Tanzimat'ın ilanıyla birlikte iltizam, hanedan, mütesellim, âyan düzenleri tarihe karıştı.

Genel itibariyle de âyan sistemindeki araziler, çiftlikler, vakıflar devlet tarafından zaptedildi ve müsadere edilerek hazineye veya miri araziye katıldı.

16. yüzyıldan beri devam eden tımar sisteminin  ihyası veya kaldırılması yahut iltizama verilmesi konusu da böylece kapandı. Kapanmasa da derebeylik düzeninin sınırları daraldı, bazı bölgelerde son buldu.
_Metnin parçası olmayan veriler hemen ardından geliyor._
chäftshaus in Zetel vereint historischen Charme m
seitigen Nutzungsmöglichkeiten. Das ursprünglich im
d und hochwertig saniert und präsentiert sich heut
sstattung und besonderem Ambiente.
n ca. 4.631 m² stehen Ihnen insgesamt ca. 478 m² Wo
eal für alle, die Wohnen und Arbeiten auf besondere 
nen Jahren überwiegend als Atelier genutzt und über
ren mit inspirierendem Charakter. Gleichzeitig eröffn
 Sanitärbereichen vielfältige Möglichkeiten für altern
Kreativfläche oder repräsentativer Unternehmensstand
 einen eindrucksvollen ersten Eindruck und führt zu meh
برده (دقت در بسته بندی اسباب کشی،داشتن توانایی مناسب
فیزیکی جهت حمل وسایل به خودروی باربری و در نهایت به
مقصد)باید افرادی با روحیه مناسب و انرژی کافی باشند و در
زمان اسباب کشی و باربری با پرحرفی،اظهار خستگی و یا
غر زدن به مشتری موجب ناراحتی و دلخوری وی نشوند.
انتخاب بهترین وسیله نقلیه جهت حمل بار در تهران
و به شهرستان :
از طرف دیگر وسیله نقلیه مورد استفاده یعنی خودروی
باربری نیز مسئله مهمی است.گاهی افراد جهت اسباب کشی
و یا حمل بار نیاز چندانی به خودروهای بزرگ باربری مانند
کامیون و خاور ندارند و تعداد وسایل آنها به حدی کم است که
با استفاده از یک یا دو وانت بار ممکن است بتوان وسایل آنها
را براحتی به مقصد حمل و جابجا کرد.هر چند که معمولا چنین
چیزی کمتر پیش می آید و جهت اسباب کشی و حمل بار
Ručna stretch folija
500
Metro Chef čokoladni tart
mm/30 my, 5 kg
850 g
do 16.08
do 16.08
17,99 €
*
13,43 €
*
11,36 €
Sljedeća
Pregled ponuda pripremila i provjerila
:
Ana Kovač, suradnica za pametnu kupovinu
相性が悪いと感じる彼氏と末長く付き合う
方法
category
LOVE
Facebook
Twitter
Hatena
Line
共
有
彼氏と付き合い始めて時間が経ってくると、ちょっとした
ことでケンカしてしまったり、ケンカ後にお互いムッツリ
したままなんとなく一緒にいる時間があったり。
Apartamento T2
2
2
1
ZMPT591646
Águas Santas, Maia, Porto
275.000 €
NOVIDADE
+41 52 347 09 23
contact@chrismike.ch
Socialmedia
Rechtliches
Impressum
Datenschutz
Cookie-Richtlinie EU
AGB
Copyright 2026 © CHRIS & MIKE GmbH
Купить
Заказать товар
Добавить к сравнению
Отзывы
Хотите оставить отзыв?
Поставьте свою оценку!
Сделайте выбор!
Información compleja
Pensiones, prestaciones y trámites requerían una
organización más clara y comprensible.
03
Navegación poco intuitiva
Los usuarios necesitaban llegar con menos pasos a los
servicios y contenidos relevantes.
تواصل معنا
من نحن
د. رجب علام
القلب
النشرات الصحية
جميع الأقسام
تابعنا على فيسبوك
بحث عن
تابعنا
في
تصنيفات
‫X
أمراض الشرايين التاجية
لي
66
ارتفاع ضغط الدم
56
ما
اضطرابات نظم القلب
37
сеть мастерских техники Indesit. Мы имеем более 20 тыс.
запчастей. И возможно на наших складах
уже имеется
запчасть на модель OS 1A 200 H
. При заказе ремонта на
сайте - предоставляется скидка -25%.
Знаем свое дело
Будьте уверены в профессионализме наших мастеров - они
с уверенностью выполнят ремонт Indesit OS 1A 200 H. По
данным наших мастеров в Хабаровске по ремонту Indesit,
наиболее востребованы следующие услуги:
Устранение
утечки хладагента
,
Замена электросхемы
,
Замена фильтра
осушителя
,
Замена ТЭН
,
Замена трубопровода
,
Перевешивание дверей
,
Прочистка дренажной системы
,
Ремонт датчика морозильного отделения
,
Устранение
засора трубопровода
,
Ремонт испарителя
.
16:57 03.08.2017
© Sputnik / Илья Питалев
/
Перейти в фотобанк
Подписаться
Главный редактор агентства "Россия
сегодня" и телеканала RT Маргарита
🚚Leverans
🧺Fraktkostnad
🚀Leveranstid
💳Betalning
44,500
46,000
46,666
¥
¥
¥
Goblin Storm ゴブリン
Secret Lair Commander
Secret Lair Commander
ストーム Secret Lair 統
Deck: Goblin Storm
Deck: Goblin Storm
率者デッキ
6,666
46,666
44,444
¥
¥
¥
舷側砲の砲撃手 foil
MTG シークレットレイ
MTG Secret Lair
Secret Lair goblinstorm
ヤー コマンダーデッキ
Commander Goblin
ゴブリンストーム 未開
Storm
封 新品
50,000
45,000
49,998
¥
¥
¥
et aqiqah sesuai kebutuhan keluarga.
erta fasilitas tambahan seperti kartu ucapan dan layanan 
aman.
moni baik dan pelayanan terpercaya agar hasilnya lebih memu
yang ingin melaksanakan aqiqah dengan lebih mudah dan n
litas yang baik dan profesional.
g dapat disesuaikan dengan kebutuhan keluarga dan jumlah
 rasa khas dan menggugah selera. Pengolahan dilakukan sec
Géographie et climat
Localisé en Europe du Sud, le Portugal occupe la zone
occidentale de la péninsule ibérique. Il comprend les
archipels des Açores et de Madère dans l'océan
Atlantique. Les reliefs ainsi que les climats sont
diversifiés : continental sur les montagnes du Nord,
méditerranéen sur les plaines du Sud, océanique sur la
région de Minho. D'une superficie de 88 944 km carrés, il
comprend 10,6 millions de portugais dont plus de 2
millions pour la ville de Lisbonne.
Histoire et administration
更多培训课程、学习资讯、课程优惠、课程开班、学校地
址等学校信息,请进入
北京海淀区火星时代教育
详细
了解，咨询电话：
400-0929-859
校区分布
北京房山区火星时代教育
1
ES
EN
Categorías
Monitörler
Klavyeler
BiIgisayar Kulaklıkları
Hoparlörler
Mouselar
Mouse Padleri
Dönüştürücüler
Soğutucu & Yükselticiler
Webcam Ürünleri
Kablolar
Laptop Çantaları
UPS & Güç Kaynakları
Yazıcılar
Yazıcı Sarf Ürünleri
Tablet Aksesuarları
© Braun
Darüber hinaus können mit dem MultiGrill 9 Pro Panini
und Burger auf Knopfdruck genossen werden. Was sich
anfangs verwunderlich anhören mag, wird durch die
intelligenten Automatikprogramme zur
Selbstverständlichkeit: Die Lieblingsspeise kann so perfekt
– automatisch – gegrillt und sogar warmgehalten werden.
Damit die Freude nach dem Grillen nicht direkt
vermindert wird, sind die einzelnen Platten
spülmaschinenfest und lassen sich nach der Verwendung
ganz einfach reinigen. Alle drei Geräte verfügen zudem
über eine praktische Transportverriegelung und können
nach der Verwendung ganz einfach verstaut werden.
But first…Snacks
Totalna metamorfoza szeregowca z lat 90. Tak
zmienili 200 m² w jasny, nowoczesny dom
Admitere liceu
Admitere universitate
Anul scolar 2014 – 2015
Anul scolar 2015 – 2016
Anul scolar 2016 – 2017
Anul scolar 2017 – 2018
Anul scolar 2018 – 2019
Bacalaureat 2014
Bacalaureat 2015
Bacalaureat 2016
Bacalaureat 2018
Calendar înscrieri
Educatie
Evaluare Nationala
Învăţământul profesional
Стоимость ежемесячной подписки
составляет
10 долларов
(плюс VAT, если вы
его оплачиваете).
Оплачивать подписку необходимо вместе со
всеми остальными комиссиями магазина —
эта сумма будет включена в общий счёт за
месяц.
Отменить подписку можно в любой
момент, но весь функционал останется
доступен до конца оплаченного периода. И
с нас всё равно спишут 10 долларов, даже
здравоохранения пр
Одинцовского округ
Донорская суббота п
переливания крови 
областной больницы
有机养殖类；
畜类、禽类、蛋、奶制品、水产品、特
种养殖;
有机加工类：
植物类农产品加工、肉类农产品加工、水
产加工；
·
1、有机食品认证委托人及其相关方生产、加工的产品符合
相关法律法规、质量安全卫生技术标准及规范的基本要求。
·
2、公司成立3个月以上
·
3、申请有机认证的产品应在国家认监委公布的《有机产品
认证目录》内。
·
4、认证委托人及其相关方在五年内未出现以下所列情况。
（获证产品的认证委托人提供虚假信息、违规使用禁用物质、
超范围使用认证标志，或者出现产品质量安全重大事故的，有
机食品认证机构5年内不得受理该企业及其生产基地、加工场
HADDADİ Çiftliği'nin Tarifi:

"Dört tarafı Nehr-i Kebir (Yeşilırmak) ve Ilıca derbendi ve yaylada Arpaderesi ve Cuma Camii  ve Kızılcaköy ve Gökdere altında eski Kebker köprü yeri ve Tekelüze karyesi yolundaki Yağlutaş ve Zuday taş yığını ve Çılgıdır kurbunda Çorak deresi ve Nehr-i Kebir ile mahdud ma'lumü'l mikdar mülk-i mezra'aları muhtevi Hüdadi Çiftliği adındaki bir bab mülk çiftliktir."

Çiftlik hududu Çılkıdır'ın batısından başladığına göre, o yıllarda bazı köylerin henüz yerleşim sağlamadığı veya yeter hane sayısında olmadığı sonucuna varmak mümkün gibi duruyor.

Bu iki çiftlik Taşova'nın iskan olduğu yer dahil Yeşilırmak'tan Halamaz hududuna, Elmapınarı'ndan Boraboy toprağına kadar çok büyük bir alanı kaplıyor içine alıyor.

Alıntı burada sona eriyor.